Required work:
Word for word, set down the full listing below.

[Record excerpts]

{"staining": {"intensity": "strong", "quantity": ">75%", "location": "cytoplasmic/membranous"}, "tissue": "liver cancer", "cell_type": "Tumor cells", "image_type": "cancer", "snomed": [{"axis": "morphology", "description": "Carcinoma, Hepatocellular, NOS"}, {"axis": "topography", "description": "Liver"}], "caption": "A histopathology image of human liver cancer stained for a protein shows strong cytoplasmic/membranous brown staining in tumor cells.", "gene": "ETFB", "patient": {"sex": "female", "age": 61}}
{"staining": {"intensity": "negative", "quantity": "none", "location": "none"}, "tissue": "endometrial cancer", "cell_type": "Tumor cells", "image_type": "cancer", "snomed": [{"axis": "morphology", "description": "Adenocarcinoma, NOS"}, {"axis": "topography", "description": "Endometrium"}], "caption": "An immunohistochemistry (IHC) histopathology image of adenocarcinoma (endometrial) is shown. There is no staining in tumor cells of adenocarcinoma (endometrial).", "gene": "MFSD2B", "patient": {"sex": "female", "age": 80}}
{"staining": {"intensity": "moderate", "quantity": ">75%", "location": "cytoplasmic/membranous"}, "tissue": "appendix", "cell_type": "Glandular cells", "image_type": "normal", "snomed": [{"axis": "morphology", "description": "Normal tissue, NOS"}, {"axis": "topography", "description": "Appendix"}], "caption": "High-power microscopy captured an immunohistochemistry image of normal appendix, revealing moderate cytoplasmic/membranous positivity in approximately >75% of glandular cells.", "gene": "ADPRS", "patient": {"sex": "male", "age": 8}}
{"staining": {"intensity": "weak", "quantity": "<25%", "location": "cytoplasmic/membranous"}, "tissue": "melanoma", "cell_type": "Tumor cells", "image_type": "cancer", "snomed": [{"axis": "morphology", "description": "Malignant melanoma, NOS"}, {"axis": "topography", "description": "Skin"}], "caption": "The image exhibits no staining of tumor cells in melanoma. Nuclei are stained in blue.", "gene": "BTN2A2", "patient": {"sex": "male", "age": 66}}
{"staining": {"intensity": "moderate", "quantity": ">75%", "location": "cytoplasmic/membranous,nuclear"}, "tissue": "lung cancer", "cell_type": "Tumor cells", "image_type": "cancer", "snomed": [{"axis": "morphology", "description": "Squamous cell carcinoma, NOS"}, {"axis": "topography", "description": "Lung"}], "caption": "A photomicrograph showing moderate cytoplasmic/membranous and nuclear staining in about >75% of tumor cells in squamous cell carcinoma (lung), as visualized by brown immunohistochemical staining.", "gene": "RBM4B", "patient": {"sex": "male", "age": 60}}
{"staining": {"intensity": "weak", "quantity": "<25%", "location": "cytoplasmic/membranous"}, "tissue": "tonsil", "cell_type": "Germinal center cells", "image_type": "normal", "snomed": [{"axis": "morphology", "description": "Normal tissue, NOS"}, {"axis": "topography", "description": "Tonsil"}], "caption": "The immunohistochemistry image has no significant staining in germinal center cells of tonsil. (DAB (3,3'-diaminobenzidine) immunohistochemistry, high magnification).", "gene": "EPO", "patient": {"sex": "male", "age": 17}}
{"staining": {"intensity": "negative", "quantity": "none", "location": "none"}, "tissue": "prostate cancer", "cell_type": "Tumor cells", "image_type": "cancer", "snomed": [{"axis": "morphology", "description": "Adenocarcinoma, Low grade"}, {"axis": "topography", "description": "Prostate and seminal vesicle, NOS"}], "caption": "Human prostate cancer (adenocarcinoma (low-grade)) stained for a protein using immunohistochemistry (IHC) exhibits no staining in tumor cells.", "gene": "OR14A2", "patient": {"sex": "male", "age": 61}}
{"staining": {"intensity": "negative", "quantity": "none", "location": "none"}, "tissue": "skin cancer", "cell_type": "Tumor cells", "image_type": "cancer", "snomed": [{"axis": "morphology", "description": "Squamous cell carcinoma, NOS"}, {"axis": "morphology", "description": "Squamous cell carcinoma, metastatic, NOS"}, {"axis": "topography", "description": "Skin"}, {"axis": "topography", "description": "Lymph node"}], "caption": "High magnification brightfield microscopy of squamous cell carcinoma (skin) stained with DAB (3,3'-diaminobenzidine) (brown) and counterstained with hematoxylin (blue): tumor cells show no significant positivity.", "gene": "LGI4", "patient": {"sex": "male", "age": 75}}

[/Record excerpts]

Result for this exercise:
{"staining": {"intensity": "strong", "quantity": ">75%", "location": "cytoplasmic/membranous"}, "tissue": "liver cancer", "cell_type": "Tumor cells", "image_type": "cancer", "snomed": [{"axis": "morphology", "description": "Carcinoma, Hepatocellular, NOS"}, {"axis": "topography", "description": "Liver"}], "caption": "A histopathology image of human liver cancer stained for a protein shows strong cytoplasmic/membranous brown staining in tumor cells.", "gene": "ETFB", "patient": {"sex": "female", "age": 61}}
{"staining": {"intensity": "negative", "quantity": "none", "location": "none"}, "tissue": "endometrial cancer", "cell_type": "Tumor cells", "image_type": "cancer", "snomed": [{"axis": "morphology", "description": "Adenocarcinoma, NOS"}, {"axis": "topography", "description": "Endometrium"}], "caption": "An immunohistochemistry (IHC) histopathology image of adenocarcinoma (endometrial) is shown. There is no staining in tumor cells of adenocarcinoma (endometrial).", "gene": "MFSD2B", "patient": {"sex": "female", "age": 80}}
{"staining": {"intensity": "moderate", "quantity": ">75%", "location": "cytoplasmic/membranous"}, "tissue": "appendix", "cell_type": "Glandular cells", "image_type": "normal", "snomed": [{"axis": "morphology", "description": "Normal tissue, NOS"}, {"axis": "topography", "description": "Appendix"}], "caption": "High-power microscopy captured an immunohistochemistry image of normal appendix, revealing moderate cytoplasmic/membranous positivity in approximately >75% of glandular cells.", "gene": "ADPRS", "patient": {"sex": "male", "age": 8}}
{"staining": {"intensity": "weak", "quantity": "<25%", "location": "cytoplasmic/membranous"}, "tissue": "melanoma", "cell_type": "Tumor cells", "image_type": "cancer", "snomed": [{"axis": "morphology", "description": "Malignant melanoma, NOS"}, {"axis": "topography", "description": "Skin"}], "caption": "The image exhibits no staining of tumor cells in melanoma. Nuclei are stained in blue.", "gene": "BTN2A2", "patient": {"sex": "male", "age": 66}}
{"staining": {"intensity": "moderate", "quantity": ">75%", "location": "cytoplasmic/membranous,nuclear"}, "tissue": "lung cancer", "cell_type": "Tumor cells", "image_type": "cancer", "snomed": [{"axis": "morphology", "description": "Squamous cell carcinoma, NOS"}, {"axis": "topography", "description": "Lung"}], "caption": "A photomicrograph showing moderate cytoplasmic/membranous and nuclear staining in about >75% of tumor cells in squamous cell carcinoma (lung), as visualized by brown immunohistochemical staining.", "gene": "RBM4B", "patient": {"sex": "male", "age": 60}}
{"staining": {"intensity": "weak", "quantity": "<25%", "location": "cytoplasmic/membranous"}, "tissue": "tonsil", "cell_type": "Germinal center cells", "image_type": "normal", "snomed": [{"axis": "morphology", "description": "Normal tissue, NOS"}, {"axis": "topography", "description": "Tonsil"}], "caption": "The immunohistochemistry image has no significant staining in germinal center cells of tonsil. (DAB (3,3'-diaminobenzidine) immunohistochemistry, high magnification).", "gene": "EPO", "patient": {"sex": "male", "age": 17}}
{"staining": {"intensity": "negative", "quantity": "none", "location": "none"}, "tissue": "prostate cancer", "cell_type": "Tumor cells", "image_type": "cancer", "snomed": [{"axis": "morphology", "description": "Adenocarcinoma, Low grade"}, {"axis": "topography", "description": "Prostate and seminal vesicle, NOS"}], "caption": "Human prostate cancer (adenocarcinoma (low-grade)) stained for a protein using immunohistochemistry (IHC) exhibits no staining in tumor cells.", "gene": "OR14A2", "patient": {"sex": "male", "age": 61}}
{"staining": {"intensity": "negative", "quantity": "none", "location": "none"}, "tissue": "skin cancer", "cell_type": "Tumor cells", "image_type": "cancer", "snomed": [{"axis": "morphology", "description": "Squamous cell carcinoma, NOS"}, {"axis": "morphology", "description": "Squamous cell carcinoma, metastatic, NOS"}, {"axis": "topography", "description": "Skin"}, {"axis": "topography", "description": "Lymph node"}], "caption": "High magnification brightfield microscopy of squamous cell carcinoma (skin) stained with DAB (3,3'-diaminobenzidine) (brown) and counterstained with hematoxylin (blue): tumor cells show no significant positivity.", "gene": "LGI4", "patient": {"sex": "male", "age": 75}}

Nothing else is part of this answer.